# Georgia Saltwater Fishing Report for St. Simons Island to St. Mary's



## Capt. TJ Cheek (Feb 28, 2011)

This is latest fishing report from our website, so I thought I would share it with y'all too.

Coastal Georgia Saltwater Fishing Report for St. Simons Island, Jekyll Island, and Cumberland Island
February 28, 2011​
	Right now the water temperature is hovering around 60 degrees on average with warmer temps being found in the back of small creeks and colder temps in open water near the beaches. The St. Simons Island fishing forecast is looking good for the future. Fishing near Jekyll Island, St. Simons Island, and Cumberland Island should steadily improve as the surface temperature rises.

	If you want to catch a lot of fish to eat, the whiting are here in full force at St. Simons Island, Jekyll Island, and Cumberland Island. They will readily eat dead shrimp, squid, or cut mullet. Use small hooks and just enough weight to stay on the bottom. On February 27th I boated 165 whiting fishing alone. 

	For those that want to fish St. Simons Island for something more worthy of bragging rights, Redfish are getting more and more aggressive. The colder temps that had them so lethargic are gone, and these fish are ready to eat. My good friend and fellow charter captain on St. Simons, Capt. Tim Cutting, has been the man for staying on nice schools of shallow water coastal Georgia Redfish. Gulp! Baits, Live Shrimp, or Blue Crabs all make great baits for Redfish. Look for shallow, narrow creeks near the intercoastal waterway for some great action.



Nearshore St. Simons Island and Coastal Georgia fishing is great right now for Sheepshead. There have been regular catches of 9+ pound Sheepies on the nearshore artificial reefs. Fiddler crabs are the bait of choice. Make sure that you position your boat over the structure as best as possible.
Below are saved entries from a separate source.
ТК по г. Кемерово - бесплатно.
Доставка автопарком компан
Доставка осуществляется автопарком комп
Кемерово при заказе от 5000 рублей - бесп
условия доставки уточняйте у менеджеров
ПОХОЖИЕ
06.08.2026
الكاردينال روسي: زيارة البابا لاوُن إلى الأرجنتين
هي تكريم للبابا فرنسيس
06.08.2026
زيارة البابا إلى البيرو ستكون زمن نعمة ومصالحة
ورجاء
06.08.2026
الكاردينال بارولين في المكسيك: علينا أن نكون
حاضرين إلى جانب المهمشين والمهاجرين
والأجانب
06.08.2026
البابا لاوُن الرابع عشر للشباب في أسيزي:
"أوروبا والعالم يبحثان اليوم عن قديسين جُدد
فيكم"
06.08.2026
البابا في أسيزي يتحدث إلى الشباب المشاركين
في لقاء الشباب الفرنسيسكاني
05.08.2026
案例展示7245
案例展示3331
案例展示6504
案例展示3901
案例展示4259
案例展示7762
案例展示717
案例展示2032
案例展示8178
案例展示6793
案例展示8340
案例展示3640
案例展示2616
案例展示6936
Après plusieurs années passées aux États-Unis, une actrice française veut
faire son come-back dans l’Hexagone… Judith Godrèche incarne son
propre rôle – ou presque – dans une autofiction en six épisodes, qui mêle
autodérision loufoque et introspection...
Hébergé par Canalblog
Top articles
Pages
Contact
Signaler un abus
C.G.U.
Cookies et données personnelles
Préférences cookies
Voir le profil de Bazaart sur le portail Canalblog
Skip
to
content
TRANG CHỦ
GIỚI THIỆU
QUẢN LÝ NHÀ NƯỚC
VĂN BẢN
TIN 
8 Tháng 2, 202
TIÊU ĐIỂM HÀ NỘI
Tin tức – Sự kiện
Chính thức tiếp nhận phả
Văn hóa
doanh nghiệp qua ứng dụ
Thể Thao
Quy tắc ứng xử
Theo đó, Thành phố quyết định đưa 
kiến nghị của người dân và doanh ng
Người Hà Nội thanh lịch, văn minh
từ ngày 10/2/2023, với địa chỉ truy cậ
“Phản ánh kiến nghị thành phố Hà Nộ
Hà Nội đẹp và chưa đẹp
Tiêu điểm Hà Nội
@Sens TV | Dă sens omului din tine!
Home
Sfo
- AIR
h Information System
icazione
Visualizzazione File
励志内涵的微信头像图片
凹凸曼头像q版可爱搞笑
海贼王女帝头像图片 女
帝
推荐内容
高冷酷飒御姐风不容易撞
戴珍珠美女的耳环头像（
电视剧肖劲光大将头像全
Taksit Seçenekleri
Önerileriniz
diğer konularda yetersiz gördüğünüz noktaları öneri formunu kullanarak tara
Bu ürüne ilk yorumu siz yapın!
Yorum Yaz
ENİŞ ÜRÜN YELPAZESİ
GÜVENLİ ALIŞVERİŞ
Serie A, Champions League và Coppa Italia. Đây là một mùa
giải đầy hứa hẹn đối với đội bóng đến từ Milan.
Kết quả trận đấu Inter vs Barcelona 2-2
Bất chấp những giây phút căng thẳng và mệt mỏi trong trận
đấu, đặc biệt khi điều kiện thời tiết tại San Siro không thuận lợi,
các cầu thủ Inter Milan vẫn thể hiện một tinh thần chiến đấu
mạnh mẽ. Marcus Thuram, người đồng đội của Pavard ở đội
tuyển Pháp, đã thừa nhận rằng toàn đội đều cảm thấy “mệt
Your chances are not good if you don’t stay near or right on top of the structure of the reef.



Trout are being caught, but mostly south of the Satilla River. Look for deeper banks with structure like rip rap, lay-downs, or chunky mud. Jigs or live shrimp should do the trick. When you find the Trout, they should be schooled up pretty tight and eager to eat.

For the coming month, expect to see some flounder move back in and the trout fishing to pick up as the water warms. Redfish will become more aggressive and widespread, though they will still be found on the mudflats and small creeks. Whiting and Sheepshead will be on the menu for quite a while to come.  It’s time to dust off the boat and fish Coastal Georgia!


----------



## Paymaster (Feb 28, 2011)

Good report. Thanks.


----------



## wharfrat (Feb 28, 2011)

x2 on capt. tj's report!


----------



## The Captain (Mar 1, 2011)

Send me about ten pounds of those sheephead filets.


----------



## Capt. TJ Cheek (Mar 1, 2011)

The Captain said:


> Send me about ten pounds of those sheephead filets.



They do taste mighty fine, sir!


----------



## Altamaha Stalker (Mar 2, 2011)

Great report TJ! Wish I was heading down in the morning to enjoy some of all of the above! I need some salt air!


----------



## sea trout (Mar 3, 2011)

man what a mess of sheepshead!!!!!!!!!!!!!!
i wish i had to complain about cleaning all those!!!!!!!!!!


----------